Exercise description >> Reproduce every line of the records below without any changes, keeping each line break where it falls.

Supplied data >>
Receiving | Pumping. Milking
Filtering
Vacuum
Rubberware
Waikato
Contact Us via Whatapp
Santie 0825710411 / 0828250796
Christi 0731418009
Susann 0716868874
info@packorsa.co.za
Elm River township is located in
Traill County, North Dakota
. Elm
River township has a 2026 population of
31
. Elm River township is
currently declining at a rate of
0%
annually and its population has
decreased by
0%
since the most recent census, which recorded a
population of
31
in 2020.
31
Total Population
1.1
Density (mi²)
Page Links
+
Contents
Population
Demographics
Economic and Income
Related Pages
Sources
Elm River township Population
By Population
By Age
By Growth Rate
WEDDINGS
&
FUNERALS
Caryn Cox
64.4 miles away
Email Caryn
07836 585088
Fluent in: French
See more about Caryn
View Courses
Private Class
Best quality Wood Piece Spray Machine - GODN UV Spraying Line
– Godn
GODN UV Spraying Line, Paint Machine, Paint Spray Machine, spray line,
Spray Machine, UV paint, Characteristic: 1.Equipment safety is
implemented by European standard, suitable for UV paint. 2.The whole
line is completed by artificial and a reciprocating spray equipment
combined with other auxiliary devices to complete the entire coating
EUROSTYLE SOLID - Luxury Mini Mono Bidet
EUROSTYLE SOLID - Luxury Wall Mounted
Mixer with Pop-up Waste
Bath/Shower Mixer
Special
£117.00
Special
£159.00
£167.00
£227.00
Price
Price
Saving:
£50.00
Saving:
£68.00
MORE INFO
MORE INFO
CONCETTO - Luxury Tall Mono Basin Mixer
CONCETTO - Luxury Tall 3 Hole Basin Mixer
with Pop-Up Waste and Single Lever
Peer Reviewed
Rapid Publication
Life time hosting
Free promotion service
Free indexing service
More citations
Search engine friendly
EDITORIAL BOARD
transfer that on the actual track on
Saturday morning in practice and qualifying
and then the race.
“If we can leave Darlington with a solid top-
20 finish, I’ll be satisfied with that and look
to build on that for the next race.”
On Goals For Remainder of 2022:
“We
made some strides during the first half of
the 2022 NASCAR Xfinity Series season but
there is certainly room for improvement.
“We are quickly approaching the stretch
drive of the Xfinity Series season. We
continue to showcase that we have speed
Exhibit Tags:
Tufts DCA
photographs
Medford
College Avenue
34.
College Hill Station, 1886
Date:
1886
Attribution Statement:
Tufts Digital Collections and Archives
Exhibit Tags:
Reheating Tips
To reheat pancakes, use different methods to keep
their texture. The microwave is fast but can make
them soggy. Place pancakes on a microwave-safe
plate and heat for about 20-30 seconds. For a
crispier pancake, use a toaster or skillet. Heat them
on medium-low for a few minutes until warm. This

Exercise result >>
Receiving | Pumping. Milking
Filtering
Vacuum
Rubberware
Waikato
Contact Us via Whatapp
Santie 0825710411 / 0828250796
Christi 0731418009
Susann 0716868874
info@packorsa.co.za
Elm River township is located in
Traill County, North Dakota
. Elm
River township has a 2026 population of
31
. Elm River township is
currently declining at a rate of
0%
annually and its population has
decreased by
0%
since the most recent census, which recorded a
population of
31
in 2020.
31
Total Population
1.1
Density (mi²)
Page Links
+
Contents
Population
Demographics
Economic and Income
Related Pages
Sources
Elm River township Population
By Population
By Age
By Growth Rate
WEDDINGS
&
FUNERALS
Caryn Cox
64.4 miles away
Email Caryn
07836 585088
Fluent in: French
See more about Caryn
View Courses
Private Class
Best quality Wood Piece Spray Machine - GODN UV Spraying Line
– Godn
GODN UV Spraying Line, Paint Machine, Paint Spray Machine, spray line,
Spray Machine, UV paint, Characteristic: 1.Equipment safety is
implemented by European standard, suitable for UV paint. 2.The whole
line is completed by artificial and a reciprocating spray equipment
combined with other auxiliary devices to complete the entire coating
EUROSTYLE SOLID - Luxury Mini Mono Bidet
EUROSTYLE SOLID - Luxury Wall Mounted
Mixer with Pop-up Waste
Bath/Shower Mixer
Special
£117.00
Special
£159.00
£167.00
£227.00
Price
Price
Saving:
£50.00
Saving:
£68.00
MORE INFO
MORE INFO
CONCETTO - Luxury Tall Mono Basin Mixer
CONCETTO - Luxury Tall 3 Hole Basin Mixer
with Pop-Up Waste and Single Lever
Peer Reviewed
Rapid Publication
Life time hosting
Free promotion service
Free indexing service
More citations
Search engine friendly
EDITORIAL BOARD
transfer that on the actual track on
Saturday morning in practice and qualifying
and then the race.
“If we can leave Darlington with a solid top-
20 finish, I’ll be satisfied with that and look
to build on that for the next race.”
On Goals For Remainder of 2022:
“We
made some strides during the first half of
the 2022 NASCAR Xfinity Series season but
there is certainly room for improvement.
“We are quickly approaching the stretch
drive of the Xfinity Series season. We
continue to showcase that we have speed
Exhibit Tags:
Tufts DCA
photographs
Medford
College Avenue
34.
College Hill Station, 1886
Date:
1886
Attribution Statement:
Tufts Digital Collections and Archives
Exhibit Tags:
Reheating Tips
To reheat pancakes, use different methods to keep
their texture. The microwave is fast but can make
them soggy. Place pancakes on a microwave-safe
plate and heat for about 20-30 seconds. For a
crispier pancake, use a toaster or skillet. Heat them
on medium-low for a few minutes until warm. This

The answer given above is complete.